#### Assigned task
What you write should be an exact copy of the material, from its first line through the line containing "Rendered at 1241 by 1754 pixels.".

━━━ Stored data ━━━

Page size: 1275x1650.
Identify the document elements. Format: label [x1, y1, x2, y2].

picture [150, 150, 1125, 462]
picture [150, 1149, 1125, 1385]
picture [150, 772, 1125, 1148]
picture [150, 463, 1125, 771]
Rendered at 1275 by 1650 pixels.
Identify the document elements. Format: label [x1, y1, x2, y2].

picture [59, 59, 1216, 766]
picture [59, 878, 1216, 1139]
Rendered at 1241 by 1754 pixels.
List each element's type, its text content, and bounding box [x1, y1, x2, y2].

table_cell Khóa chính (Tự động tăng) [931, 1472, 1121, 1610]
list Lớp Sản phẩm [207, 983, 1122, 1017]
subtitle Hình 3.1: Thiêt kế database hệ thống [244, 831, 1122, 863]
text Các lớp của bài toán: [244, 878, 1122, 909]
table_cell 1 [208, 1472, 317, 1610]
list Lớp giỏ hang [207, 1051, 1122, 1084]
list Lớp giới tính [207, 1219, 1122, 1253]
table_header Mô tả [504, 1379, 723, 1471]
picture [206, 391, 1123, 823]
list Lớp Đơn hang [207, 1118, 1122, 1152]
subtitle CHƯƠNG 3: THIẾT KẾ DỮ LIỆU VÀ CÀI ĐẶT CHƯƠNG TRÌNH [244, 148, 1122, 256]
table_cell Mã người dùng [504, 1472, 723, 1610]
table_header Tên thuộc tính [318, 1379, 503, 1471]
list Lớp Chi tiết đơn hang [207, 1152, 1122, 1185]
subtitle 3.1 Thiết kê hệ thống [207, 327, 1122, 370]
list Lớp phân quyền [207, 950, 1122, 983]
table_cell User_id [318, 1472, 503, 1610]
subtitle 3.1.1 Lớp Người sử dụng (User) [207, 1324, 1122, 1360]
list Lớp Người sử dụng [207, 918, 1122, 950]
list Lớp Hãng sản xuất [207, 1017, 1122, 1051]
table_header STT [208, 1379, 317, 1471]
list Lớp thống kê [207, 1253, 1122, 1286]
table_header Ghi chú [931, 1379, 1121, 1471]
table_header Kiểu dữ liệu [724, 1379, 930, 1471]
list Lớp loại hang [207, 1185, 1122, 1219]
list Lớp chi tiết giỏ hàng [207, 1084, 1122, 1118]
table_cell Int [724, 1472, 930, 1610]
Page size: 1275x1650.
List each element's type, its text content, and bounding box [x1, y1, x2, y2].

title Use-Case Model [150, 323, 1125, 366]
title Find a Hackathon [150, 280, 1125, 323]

━━━

#### Response to this task
Page size: 1275x1650.
Identify the document elements. Format: label [x1, y1, x2, y2].

picture [150, 150, 1125, 462]
picture [150, 1149, 1125, 1385]
picture [150, 772, 1125, 1148]
picture [150, 463, 1125, 771]
Rendered at 1275 by 1650 pixels.
Identify the document elements. Format: label [x1, y1, x2, y2].

picture [59, 59, 1216, 766]
picture [59, 878, 1216, 1139]
Rendered at 1241 by 1754 pixels.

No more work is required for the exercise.